→ **Your goal**: Determine how many lines in the following listing include "Zurzeit". Respond with that number only.

- Opening Delimiter -

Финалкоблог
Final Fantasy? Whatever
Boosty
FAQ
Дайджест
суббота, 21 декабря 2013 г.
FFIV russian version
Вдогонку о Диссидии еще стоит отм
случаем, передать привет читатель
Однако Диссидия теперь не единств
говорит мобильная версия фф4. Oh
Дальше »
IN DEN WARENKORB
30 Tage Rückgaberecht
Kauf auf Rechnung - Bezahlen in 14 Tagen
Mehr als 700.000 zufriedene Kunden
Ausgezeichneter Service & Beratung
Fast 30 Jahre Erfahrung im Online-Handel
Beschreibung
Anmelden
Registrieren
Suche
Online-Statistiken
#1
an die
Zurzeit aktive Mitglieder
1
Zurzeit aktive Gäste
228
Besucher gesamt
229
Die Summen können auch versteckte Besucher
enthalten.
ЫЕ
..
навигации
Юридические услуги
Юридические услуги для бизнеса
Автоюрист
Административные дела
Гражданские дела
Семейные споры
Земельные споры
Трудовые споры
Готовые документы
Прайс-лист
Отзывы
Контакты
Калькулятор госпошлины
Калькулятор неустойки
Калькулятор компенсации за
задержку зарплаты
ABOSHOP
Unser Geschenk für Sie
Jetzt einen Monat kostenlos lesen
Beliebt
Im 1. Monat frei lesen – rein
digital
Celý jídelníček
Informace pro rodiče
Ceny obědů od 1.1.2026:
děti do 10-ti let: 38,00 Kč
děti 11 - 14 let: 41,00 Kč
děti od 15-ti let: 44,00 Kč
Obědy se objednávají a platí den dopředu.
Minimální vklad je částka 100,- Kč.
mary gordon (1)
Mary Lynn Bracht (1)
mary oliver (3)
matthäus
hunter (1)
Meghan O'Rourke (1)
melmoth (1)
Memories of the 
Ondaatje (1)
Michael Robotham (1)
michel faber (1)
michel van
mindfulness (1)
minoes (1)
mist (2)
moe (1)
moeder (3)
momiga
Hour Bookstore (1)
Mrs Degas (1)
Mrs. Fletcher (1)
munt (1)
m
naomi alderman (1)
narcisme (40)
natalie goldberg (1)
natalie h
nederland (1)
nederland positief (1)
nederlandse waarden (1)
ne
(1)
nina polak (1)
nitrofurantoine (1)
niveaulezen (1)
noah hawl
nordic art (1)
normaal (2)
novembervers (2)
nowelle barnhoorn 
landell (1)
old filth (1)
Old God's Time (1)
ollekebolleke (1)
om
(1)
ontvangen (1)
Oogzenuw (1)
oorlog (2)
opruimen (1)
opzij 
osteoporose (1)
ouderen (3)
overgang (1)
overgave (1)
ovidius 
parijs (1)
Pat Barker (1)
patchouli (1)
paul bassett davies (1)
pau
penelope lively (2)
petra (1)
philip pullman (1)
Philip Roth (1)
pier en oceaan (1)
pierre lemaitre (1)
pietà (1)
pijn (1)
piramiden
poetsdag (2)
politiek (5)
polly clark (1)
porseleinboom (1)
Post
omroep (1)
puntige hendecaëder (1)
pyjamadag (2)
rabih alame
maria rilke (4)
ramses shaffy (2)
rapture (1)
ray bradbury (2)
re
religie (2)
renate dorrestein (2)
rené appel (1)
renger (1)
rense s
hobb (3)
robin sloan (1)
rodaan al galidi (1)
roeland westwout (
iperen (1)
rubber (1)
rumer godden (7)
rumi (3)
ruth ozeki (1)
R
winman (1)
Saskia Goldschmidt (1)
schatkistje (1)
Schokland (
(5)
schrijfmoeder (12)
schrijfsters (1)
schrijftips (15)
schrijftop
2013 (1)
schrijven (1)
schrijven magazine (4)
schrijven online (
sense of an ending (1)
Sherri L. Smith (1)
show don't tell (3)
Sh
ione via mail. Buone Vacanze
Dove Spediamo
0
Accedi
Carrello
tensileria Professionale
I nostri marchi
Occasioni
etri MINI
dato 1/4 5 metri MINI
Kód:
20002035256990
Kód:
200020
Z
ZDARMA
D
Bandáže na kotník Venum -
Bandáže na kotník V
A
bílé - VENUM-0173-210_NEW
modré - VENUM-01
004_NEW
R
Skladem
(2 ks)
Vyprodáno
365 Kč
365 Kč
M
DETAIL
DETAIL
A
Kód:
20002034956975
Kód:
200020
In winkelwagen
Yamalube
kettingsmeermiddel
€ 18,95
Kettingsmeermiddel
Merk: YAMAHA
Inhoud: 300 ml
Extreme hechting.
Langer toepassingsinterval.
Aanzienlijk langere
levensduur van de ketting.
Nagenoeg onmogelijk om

- Closing Delimiter -

→ **Answer box**: 2